This paper makes a bibliography of geography of religion in Japan on the basis of Bibliography of Geography edited by the Human Geographical Society of Japan and attempts to analyze it statistically, so that it examines the research trend in the geography of religion in postwar Japan.
Bibliography of Geography appeared ten times every five years after the Second World War. It covers extensively most of the geographical literature published in Japan. The number of books and articles related to the geography of religion collected from Bibliography amounts to 390, of which more than 360 items are written by geographers.
Main points obtained through the analysis are as follows:
1. The volume of the items has increased steadily after the war.
2. In the second and the third stage (1957-1976) Ogoshi and Uchida wrote many papers. In the fourth stage (1977-1986) Nagano and Iwahana were productive, and in the fifth stage (1987-1996) other geographers such as T. Tanaka, Sekiguchi, Oda and Nakagawa were also active.
3. It is geographers born in the 1950s who published more works than any other. On the contrary there are somehow few scholars in the immediately earlier generations born in the 1930s and 1940s.

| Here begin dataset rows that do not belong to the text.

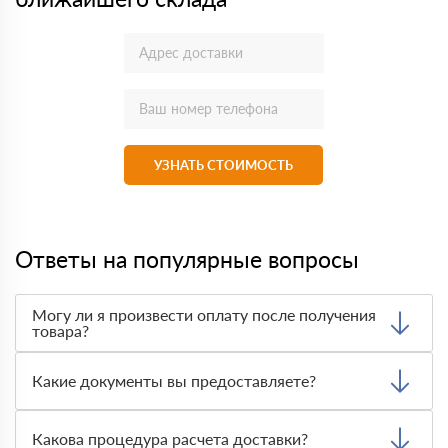
УЗНАТЬ СТОИМОСТЬ
Ответы на популярные вопросы
Могу ли я произвести оплату после получения
товара?
Да, мы обычно требуем оплаты после доставки товара.
Тем не менее, если качество полученных вами товаров
Какие документы вы предоставляете?
неприемлемо, вы можете отказаться от них.
Мы предоставляем все необходимые документы, такие
как сертификаты подлинности, удостоверения качества
Какова процедура расчета доставки?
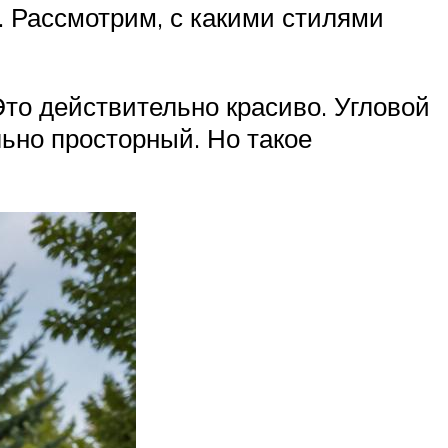
. Рассмотрим, с какими стилями
Это действительно красиво. Угловой
ьно просторный. Но такое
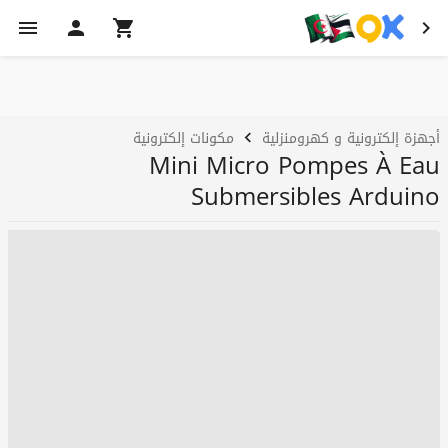
أجهزة إلكترونية و كهرومنزلية
مكونات إلكترونية
Mini Micro Pompes À Eau
Submersibles Arduino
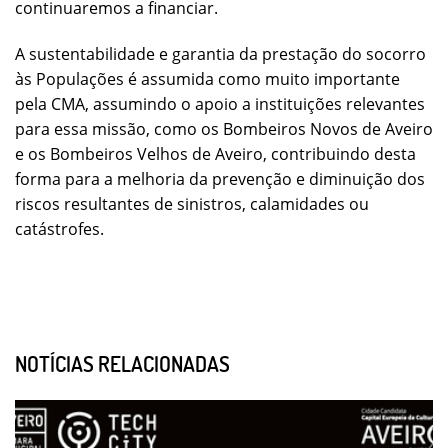
continuaremos a financiar.
A sustentabilidade e garantia da prestação do socorro
às Populações é assumida como muito importante
pela CMA, assumindo o apoio a instituições relevantes
para essa missão, como os Bombeiros Novos de Aveiro
e os Bombeiros Velhos de Aveiro, contribuindo desta
forma para a melhoria da prevenção e diminuição dos
riscos resultantes de sinistros, calamidades ou
catástrofes.
NOTÍCIAS RELACIONADAS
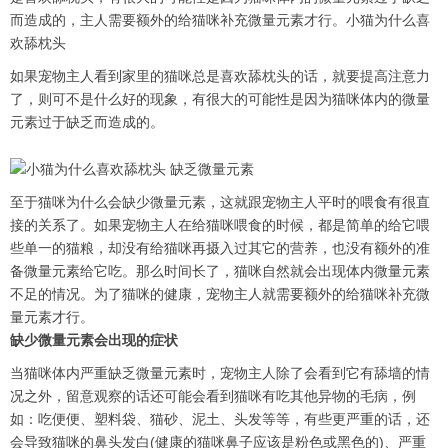
而造成的，主人需要额外的给猫咪补充微量元素才行。小猫为什么喜
欢舔枕头
如果宠物主人看到家里的猫咪总是喜欢舔枕头的话，就要提高注意力
了，则可不是什么好的现象，有很大的可能性是因为猫咪体内的微量
元素过于缺乏而造成的。
至于猫咪为什么会缺少微量元素，这就跟宠物主人平时的喂食有很直
接的关系了。如果宠物主人在给猫咪喂食的时候，都是简单的给它喂
些单一的猫粮，却没有给猫咪再摄入过其它的营养，也没有额外的准
备微量元素给它吃。那么时间长了，猫咪自然就会出现体内微量元素
不足的情况。为了猫咪的健康，宠物主人就需要额外的给猫咪补充微
量元素才行。
缺少微量元素会出现的症状
当猫咪体内严重缺乏微量元素时，宠物主人除了会看到它有舔墙的情
况之外，留意观察的话还可能会看到猫咪有吃其他异物的毛病，例
如：吃便便、塑料袋、猫砂、泥土、头发等等，有些更严重的话，还
会导致猫咪的鼻头发白(健康的猫咪鼻子应该是粉色或黑色的)、严重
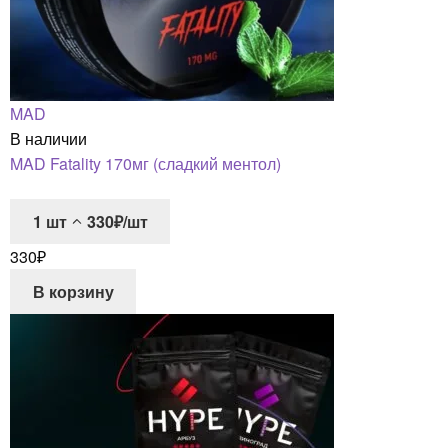
MAD
В наличии
MAD Fatality 170мг (сладкий ментол)
1
шт
330₽/шт
330
₽
В корзину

4. Mountain religion has often been studied by geographers in spite of its small number of believers and temples, whereas so-called new religions have received little attention.
5. Popular research subjects include religious city and settlement, pilgrimage, cemetery, distribution of religion, rural religious organization, pictorial map, and mountain sacred area. Many of them attract more interest recently, but the literature related to the religious city and settlement has decreased in number.